Source: San Francisco Chronicle
Alarm signals
The SocraticGadfly, whose name denotes a contrary disposition, writes on his blog that since the $100 “psychological barrier” has been broken, prices will skyrocket, putting the squeeze on American consumers. The SocraticGadfly writes, “You can just write the word ‘recession’ in on your summer 2008 calendar. Will political candidates be prepared?”
Source: SocraticGadfly
The International Energy Agency (IEA), a think tank affiliated with the Organization for Economic Cooperation and Development, said that China and India are on track to double their energy consumption by 2030. As a consequence, fossil fuel supplies will be used up more quickly and there will be an increase in greenhouse gas emissions. In 25 years, China and India’s oil imports will outpace those of the United States and Japan, according to IEA estimates.
Source: The Wall Street Journal (free registration required)

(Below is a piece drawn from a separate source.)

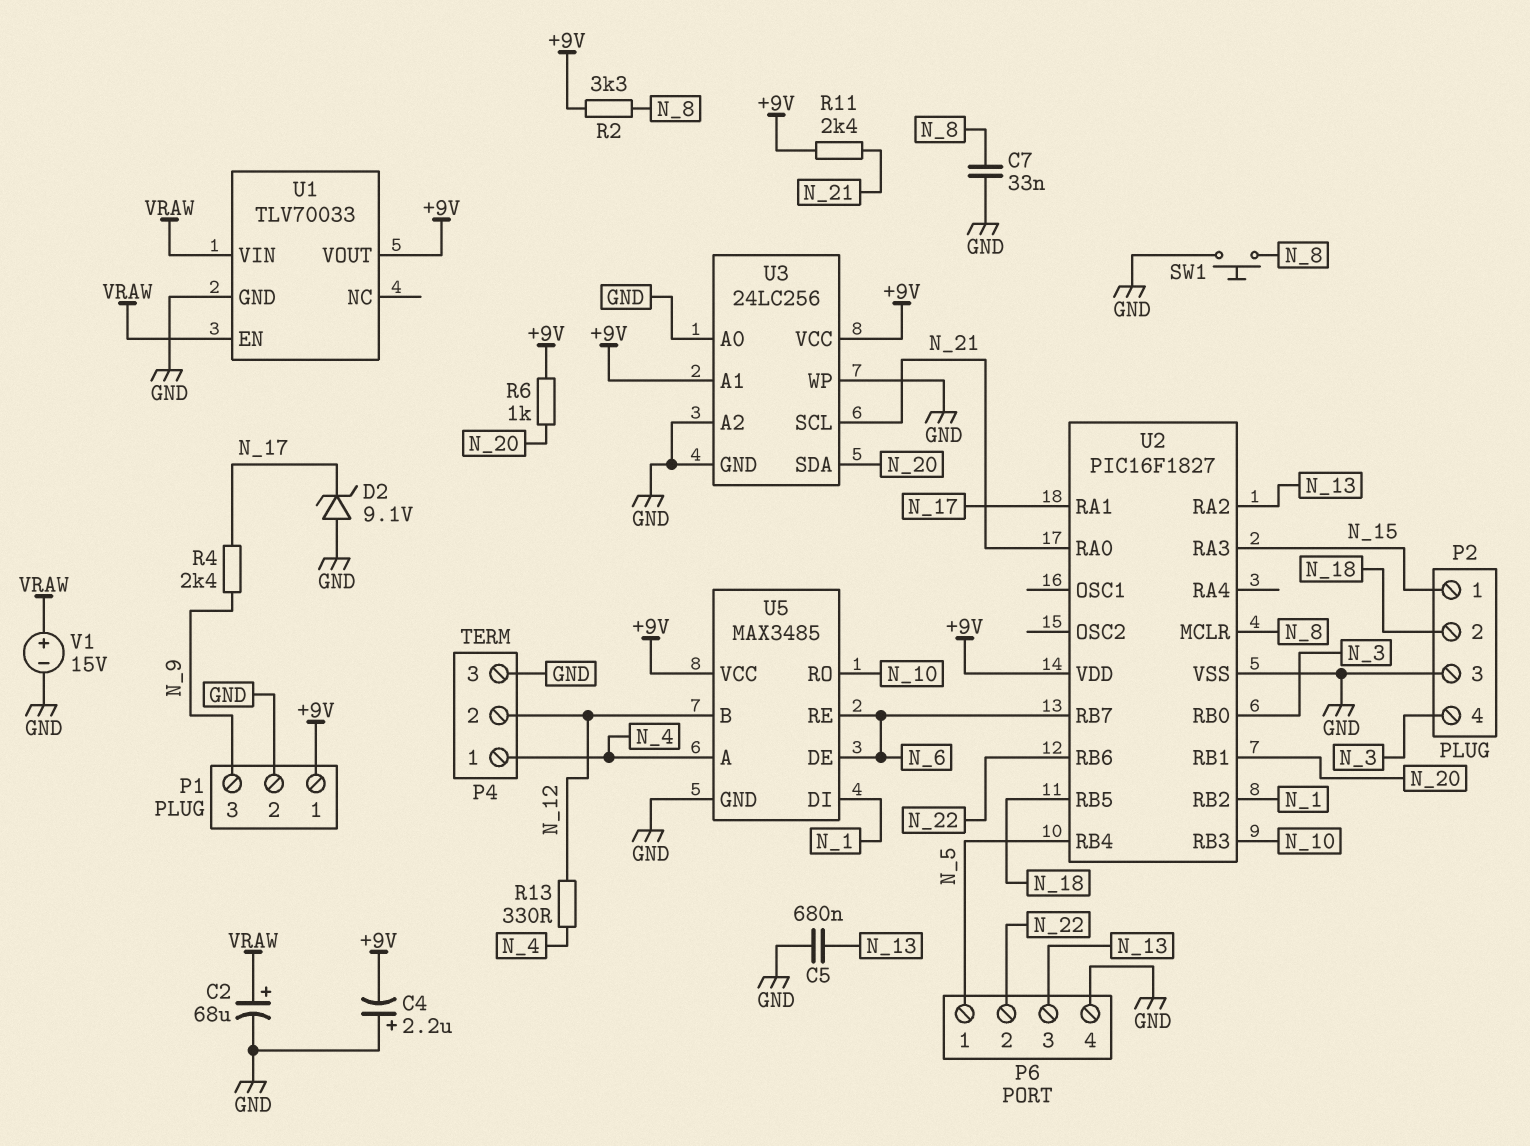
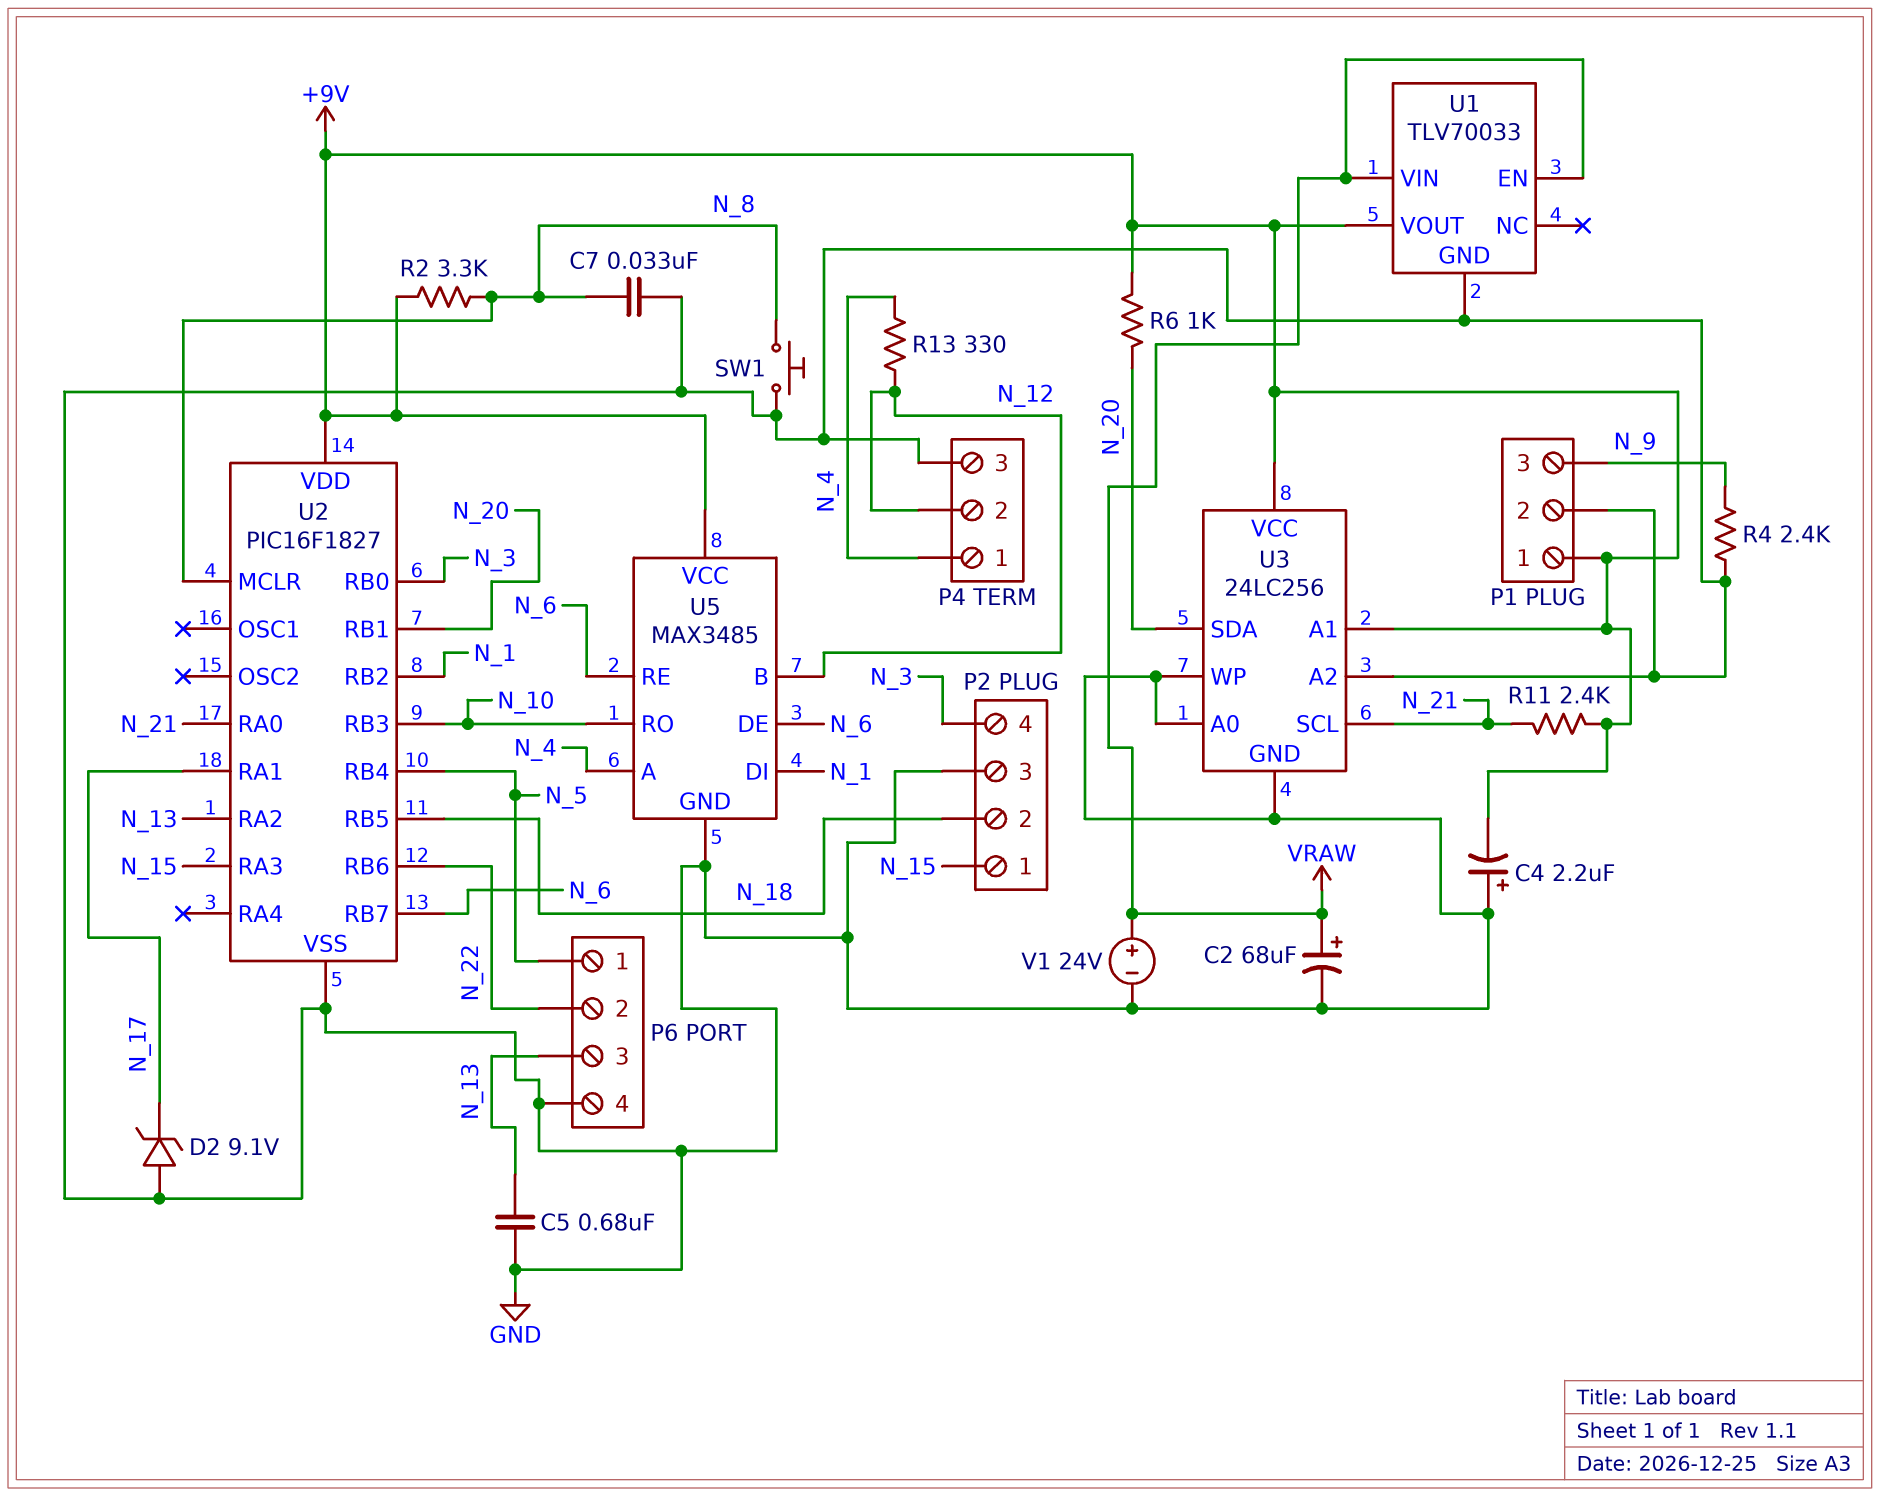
R4: 2.4k (N_9, N_17) -> 2.4k (GND, N_9)
V1: 15V (plus VRAW, minus GND) -> 24V (plus VRAW, minus GND)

“All countries … need to act now to bring about a radical shift in investment in favor of cleaner, more efficient and more secure energy technologies,” says Nobuo Tanaka, head of the IEA. The agency expects that by 2030 fossil fuels will still provide 84 percent of the world’s energy needs, while demand will have increased enormously if India and China’s economies continue to grow as they have. Oilfields in the North Sea and the Gulf of Mexico are expected to dry up and oil shale deposits in Canada will meet only a tiny fraction of global supply, forcing many nations to rely increasingly on Middle Eastern reserves. Chuck Squatriglia, a blogger for Wired magazine, suggests that the U.S. economy could shift from oil to hydrogen within the next 10 years for “$100 billion—about what we spent in today’s dollar to put a man on the moon.”
Source: Wired
Richard Rainwater is a multibillionaire investor who subscribes to what has been termed the “imminent peak theory,” which posits that global oil resources will run out soon. “In 1988, there were 15 million barrels a day of shut-in production, and the world was using about 55 million barrels of oil. Today the world is using over 80 million, and there’s no shut-in production left,” he says. He is known for making claims such as “an economic tsunami is about to hit the global economy as the world runs out of oil.”
Source: CNN
Reference Material: Peak oil theory and fuel efficiency
Energy Bulletin, a Web site that styles itself as “a clearinghouse for current information regarding the peak in oil supply,” explains “peak oil” theory. Once reserves located near the surface have run out, drilling companies will have to turn to harder-to-reach sources, such as those under water or in tar sands. Getting to these reserves requires expensive technology, the cost of which would be passed on to the consumer. American geologist Marion King Hubbert theorized in the 1950s that oil production would follow a bell-shaped curve that has become known as the “Hubbert peak.” He forecast that global extraction would reach maximum capacity sometime in the late 1990s or early 2000s. When deepwater reserves and oil shale supplies are factored into the calculations, 2010 is estimated to be the year when the world will reach peak oil production.
Source: Energy Bulletin
The American Petroleum Institute has guides to oil prices and taxes as well as how to maximize fuel efficiency.